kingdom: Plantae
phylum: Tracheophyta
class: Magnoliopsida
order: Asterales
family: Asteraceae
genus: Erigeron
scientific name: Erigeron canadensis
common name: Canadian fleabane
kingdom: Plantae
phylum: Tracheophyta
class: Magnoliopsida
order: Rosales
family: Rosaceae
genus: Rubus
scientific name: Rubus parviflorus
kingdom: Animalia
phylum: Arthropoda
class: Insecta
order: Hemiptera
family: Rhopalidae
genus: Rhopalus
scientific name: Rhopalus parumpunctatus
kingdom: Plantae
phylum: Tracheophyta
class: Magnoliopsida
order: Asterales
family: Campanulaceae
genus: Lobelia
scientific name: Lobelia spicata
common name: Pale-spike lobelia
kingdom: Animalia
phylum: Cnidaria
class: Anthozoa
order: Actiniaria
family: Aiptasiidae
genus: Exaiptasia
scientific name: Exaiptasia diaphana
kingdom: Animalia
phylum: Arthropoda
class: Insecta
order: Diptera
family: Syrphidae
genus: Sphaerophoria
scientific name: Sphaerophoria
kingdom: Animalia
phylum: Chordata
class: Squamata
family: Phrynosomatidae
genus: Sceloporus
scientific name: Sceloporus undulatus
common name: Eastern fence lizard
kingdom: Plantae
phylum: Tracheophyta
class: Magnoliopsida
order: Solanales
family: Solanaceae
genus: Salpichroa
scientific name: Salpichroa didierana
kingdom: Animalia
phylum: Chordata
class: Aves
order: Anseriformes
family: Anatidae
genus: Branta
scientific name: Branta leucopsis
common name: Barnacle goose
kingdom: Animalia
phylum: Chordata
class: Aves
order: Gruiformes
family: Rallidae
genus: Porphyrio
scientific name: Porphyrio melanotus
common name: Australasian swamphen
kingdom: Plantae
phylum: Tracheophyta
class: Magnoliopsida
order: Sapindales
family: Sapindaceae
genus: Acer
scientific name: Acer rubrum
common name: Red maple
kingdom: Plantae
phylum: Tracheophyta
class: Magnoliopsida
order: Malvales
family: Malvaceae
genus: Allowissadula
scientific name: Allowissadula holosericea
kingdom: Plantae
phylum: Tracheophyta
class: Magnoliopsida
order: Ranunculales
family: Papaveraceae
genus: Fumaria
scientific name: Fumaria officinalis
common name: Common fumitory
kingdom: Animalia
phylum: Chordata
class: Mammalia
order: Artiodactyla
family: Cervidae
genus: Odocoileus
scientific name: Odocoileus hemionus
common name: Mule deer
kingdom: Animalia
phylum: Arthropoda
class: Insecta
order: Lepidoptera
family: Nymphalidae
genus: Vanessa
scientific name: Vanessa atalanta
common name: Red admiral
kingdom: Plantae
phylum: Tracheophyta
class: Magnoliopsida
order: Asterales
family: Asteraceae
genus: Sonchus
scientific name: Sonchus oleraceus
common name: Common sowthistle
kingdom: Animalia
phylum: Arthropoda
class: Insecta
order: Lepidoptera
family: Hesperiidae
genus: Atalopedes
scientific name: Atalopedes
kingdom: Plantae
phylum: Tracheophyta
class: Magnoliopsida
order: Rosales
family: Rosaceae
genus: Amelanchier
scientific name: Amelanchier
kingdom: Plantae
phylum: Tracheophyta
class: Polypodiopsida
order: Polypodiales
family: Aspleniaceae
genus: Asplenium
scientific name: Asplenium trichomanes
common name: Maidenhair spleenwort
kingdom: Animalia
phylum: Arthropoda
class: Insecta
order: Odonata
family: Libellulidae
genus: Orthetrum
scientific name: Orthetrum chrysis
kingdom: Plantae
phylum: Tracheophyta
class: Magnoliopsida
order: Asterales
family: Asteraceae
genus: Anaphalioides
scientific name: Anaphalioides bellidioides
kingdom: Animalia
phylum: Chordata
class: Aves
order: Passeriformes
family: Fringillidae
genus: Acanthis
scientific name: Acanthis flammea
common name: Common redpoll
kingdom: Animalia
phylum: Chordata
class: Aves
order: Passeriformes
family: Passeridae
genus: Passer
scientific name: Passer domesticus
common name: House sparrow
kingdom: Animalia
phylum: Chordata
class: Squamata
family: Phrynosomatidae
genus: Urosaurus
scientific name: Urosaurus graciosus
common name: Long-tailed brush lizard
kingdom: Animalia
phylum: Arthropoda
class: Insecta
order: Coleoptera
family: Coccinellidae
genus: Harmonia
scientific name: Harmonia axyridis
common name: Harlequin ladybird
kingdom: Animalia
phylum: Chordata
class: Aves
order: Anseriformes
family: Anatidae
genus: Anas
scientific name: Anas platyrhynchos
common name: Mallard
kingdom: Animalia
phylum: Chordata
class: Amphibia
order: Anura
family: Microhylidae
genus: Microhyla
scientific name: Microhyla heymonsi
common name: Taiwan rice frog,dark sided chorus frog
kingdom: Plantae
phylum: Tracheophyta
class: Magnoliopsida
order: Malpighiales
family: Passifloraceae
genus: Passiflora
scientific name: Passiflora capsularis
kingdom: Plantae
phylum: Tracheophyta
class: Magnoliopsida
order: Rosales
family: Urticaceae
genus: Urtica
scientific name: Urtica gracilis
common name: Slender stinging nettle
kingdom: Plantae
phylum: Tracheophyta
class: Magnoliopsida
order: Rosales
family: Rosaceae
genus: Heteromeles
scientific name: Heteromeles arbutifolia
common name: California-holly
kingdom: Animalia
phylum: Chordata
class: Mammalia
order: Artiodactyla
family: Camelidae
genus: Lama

☆ ☆ ☆ ☆ ☆

Rewrite every line of the data above, replacing "common name" with "vernacular name" and leaving everything else unchanged.

#### Solution
kingdom: Plantae
phylum: Tracheophyta
class: Magnoliopsida
order: Asterales
family: Asteraceae
genus: Erigeron
scientific name: Erigeron canadensis
vernacular name: Canadian fleabane
kingdom: Plantae
phylum: Tracheophyta
class: Magnoliopsida
order: Rosales
family: Rosaceae
genus: Rubus
scientific name: Rubus parviflorus
kingdom: Animalia
phylum: Arthropoda
class: Insecta
order: Hemiptera
family: Rhopalidae
genus: Rhopalus
scientific name: Rhopalus parumpunctatus
kingdom: Plantae
phylum: Tracheophyta
class: Magnoliopsida
order: Asterales
family: Campanulaceae
genus: Lobelia
scientific name: Lobelia spicata
vernacular name: Pale-spike lobelia
kingdom: Animalia
phylum: Cnidaria
class: Anthozoa
order: Actiniaria
family: Aiptasiidae
genus: Exaiptasia
scientific name: Exaiptasia diaphana
kingdom: Animalia
phylum: Arthropoda
class: Insecta
order: Diptera
family: Syrphidae
genus: Sphaerophoria
scientific name: Sphaerophoria
kingdom: Animalia
phylum: Chordata
class: Squamata
family: Phrynosomatidae
genus: Sceloporus
scientific name: Sceloporus undulatus
vernacular name: Eastern fence lizard
kingdom: Plantae
phylum: Tracheophyta
class: Magnoliopsida
order: Solanales
family: Solanaceae
genus: Salpichroa
scientific name: Salpichroa didierana
kingdom: Animalia
phylum: Chordata
class: Aves
order: Anseriformes
family: Anatidae
genus: Branta
scientific name: Branta leucopsis
vernacular name: Barnacle goose
kingdom: Animalia
phylum: Chordata
class: Aves
order: Gruiformes
family: Rallidae
genus: Porphyrio
scientific name: Porphyrio melanotus
vernacular name: Australasian swamphen
kingdom: Plantae
phylum: Tracheophyta
class: Magnoliopsida
order: Sapindales
family: Sapindaceae
genus: Acer
scientific name: Acer rubrum
vernacular name: Red maple
kingdom: Plantae
phylum: Tracheophyta
class: Magnoliopsida
order: Malvales
family: Malvaceae
genus: Allowissadula
scientific name: Allowissadula holosericea
kingdom: Plantae
phylum: Tracheophyta
class: Magnoliopsida
order: Ranunculales
family: Papaveraceae
genus: Fumaria
scientific name: Fumaria officinalis
vernacular name: Common fumitory
kingdom: Animalia
phylum: Chordata
class: Mammalia
order: Artiodactyla
family: Cervidae
genus: Odocoileus
scientific name: Odocoileus hemionus
vernacular name: Mule deer
kingdom: Animalia
phylum: Arthropoda
class: Insecta
order: Lepidoptera
family: Nymphalidae
genus: Vanessa
scientific name: Vanessa atalanta
vernacular name: Red admiral
kingdom: Plantae
phylum: Tracheophyta
class: Magnoliopsida
order: Asterales
family: Asteraceae
genus: Sonchus
scientific name: Sonchus oleraceus
vernacular name: Common sowthistle
kingdom: Animalia
phylum: Arthropoda
class: Insecta
order: Lepidoptera
family: Hesperiidae
genus: Atalopedes
scientific name: Atalopedes
kingdom: Plantae
phylum: Tracheophyta
class: Magnoliopsida
order: Rosales
family: Rosaceae
genus: Amelanchier
scientific name: Amelanchier
kingdom: Plantae
phylum: Tracheophyta
class: Polypodiopsida
order: Polypodiales
family: Aspleniaceae
genus: Asplenium
scientific name: Asplenium trichomanes
vernacular name: Maidenhair spleenwort
kingdom: Animalia
phylum: Arthropoda
class: Insecta
order: Odonata
family: Libellulidae
genus: Orthetrum
scientific name: Orthetrum chrysis
kingdom: Plantae
phylum: Tracheophyta
class: Magnoliopsida
order: Asterales
family: Asteraceae
genus: Anaphalioides
scientific name: Anaphalioides bellidioides
kingdom: Animalia
phylum: Chordata
class: Aves
order: Passeriformes
family: Fringillidae
genus: Acanthis
scientific name: Acanthis flammea
vernacular name: Common redpoll
kingdom: Animalia
phylum: Chordata
class: Aves
order: Passeriformes
family: Passeridae
genus: Passer
scientific name: Passer domesticus
vernacular name: House sparrow
kingdom: Animalia
phylum: Chordata
class: Squamata
family: Phrynosomatidae
genus: Urosaurus
scientific name: Urosaurus graciosus
vernacular name: Long-tailed brush lizard
kingdom: Animalia
phylum: Arthropoda
class: Insecta
order: Coleoptera
family: Coccinellidae
genus: Harmonia
scientific name: Harmonia axyridis
vernacular name: Harlequin ladybird
kingdom: Animalia
phylum: Chordata
class: Aves
order: Anseriformes
family: Anatidae
genus: Anas
scientific name: Anas platyrhynchos
vernacular name: Mallard
kingdom: Animalia
phylum: Chordata
class: Amphibia
order: Anura
family: Microhylidae
genus: Microhyla
scientific name: Microhyla heymonsi
vernacular name: Taiwan rice frog,dark sided chorus frog
kingdom: Plantae
phylum: Tracheophyta
class: Magnoliopsida
order: Malpighiales
family: Passifloraceae
genus: Passiflora
scientific name: Passiflora capsularis
kingdom: Plantae
phylum: Tracheophyta
class: Magnoliopsida
order: Rosales
family: Urticaceae
genus: Urtica
scientific name: Urtica gracilis
vernacular name: Slender stinging nettle
kingdom: Plantae
phylum: Tracheophyta
class: Magnoliopsida
order: Rosales
family: Rosaceae
genus: Heteromeles
scientific name: Heteromeles arbutifolia
vernacular name: California-holly
kingdom: Animalia
phylum: Chordata
class: Mammalia
order: Artiodactyla
family: Camelidae
genus: Lama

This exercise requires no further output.